Reformed Reflections

Facing a Federal Election 

I have often been asked, "Why support a Christian political party? Aren't you coasting your vote?" My reply? "How can I vote for any of the five parties in Canada's parliament?" 

Consider the liberal philosophy of all of these parties. It is unfortunate that Canada's ruling party is called "Liberal," which gives the impression that a discussion of liberalism is merely a discussion of the practices and policies of the Liberal Party. But the latter is only a manifestation of an ideology that goes far beyond politics. Modern liberalism is an ideology that encompasses much more than politics. 

• It is the triumph of a materialistic and mechanistic worldview and its technological and manipulative approach to politics. 

• It implies practical atheism. 

• It rejects the supremacy of God, it believes in the supreme value of the individual, his freedom and his rights. 

• It is a man-centered, rather than a Biblical-God-centered, view of human affairs, regarding human potential and achievement as the main ingredients of life. 

• It recognizes no higher rule than the human will. It serves the individualistic ambitions of the sovereign self. 

• It is totally dedicated to consumerism. 

• It is under the illusion that it can create utopia here on earth. Man is the creator of his own meaning and the master of his own destiny. Through reason alone he can create utopia here on earth. Man is the center of his own meaning and the master of his own destiny Through reason alone he can try to understand his world and decide what is true or false. As an autonomous rational human being he can order the structure of his society as he sees fit without any reference to God. 

Liberal political decisions are, therefore, detached from any reference to the truth of the Gospel. Liberalism also has a bigoted aversion towards opponents, who express a political view from a religious perspective, that is nothing if not intolerant. 

If we believe in the Lordship of Christ, we must declare it in public. If we are convinced that truth is not determined by the majority, and that it is not subject to fickle trends in public opinion, we have no choice but to think Christianly about the nature of the government and party politics. 

I believe that a viable Christian political party with seats in parliament is within the realm of the possible. Furthermore, we should not be impressed by numbers and outward success. Our Lord demands faithfulness from His followers. And no one can fail at anything unless something is tried. God uses a small nation to bring about His redemptive purposes. One crucial recurring theme in Scripture is the concept of the remnant. Compared with the whole nation of Israel, the remnant of God's people is small (2 Kings 19:4). The apostle Paul spoke about a spiritual remnant saved by the Gospel from the midst of apostate Israel, which is evidence of God's grace (Rom. 11:5). If Christians rely on numbers and on their own strength and ingenuity in the political arena, they will surely fail. When Zerubbabel, along with the high priest Joshua, was called to restore the temple in ruined Jerusalem, the Lord told him, "Not by might nor by power, but by my Spirit" (Zech. 4:6). And the experience of Christian politicians demonstrates that only reliance on the Lord and an unswerving commitment to Scripture can make a difference for the good in society and a nation. 

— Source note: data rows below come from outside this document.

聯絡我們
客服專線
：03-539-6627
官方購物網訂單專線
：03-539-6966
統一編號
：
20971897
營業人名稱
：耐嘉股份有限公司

Guilliaume Groen van Prinsterer (1801-1876), Dutch historian and a Calvinist politician, did his utmost to promote his "anti-revolutionary" views and form a Christian party His times were not congenial for such an enterprise. Secularism was making inroads in church and society The Dutch Reformed church was polarized between the liberal and the orthodox. A small number of the latter had seceded from the church. The arts had begun to take the place of the church as a teacher of morals. Yet Groen stayed the course. He was not impressed by numbers. History had taught him that direction has always been give to a nation by a minority of citizens who know what they want.

Abraham Kuyper (18371920),Calvinist theologian and politician, became attracted to the "anti-revolutionary"view of Groen, whom he met in 1869. He became the aging Groen's protégé and successfully ran as an Anti-Revolutionary" for parliament. After Groen's death he succeeded him as party leader Kuyper worked hard to turn orthodox Calvinists into a political force. He too stressed the Biblical concept of the remnant. He pointed out that the Bible never portrays Israel as a homogenous community. Formally, yes, but not in reality True believers in Israel were a small minority (cf. Ps. 14:1; 10:2-4). Kuyper didn't believe in success through numbers. 

In Canada, Christians, who are faithful to God's Word, are in a minority position. But this should not prevent them from submitting themselves to the Lordship of Christ in the arena of politics. History shows that it can be done – in faith and reliance on the Lord.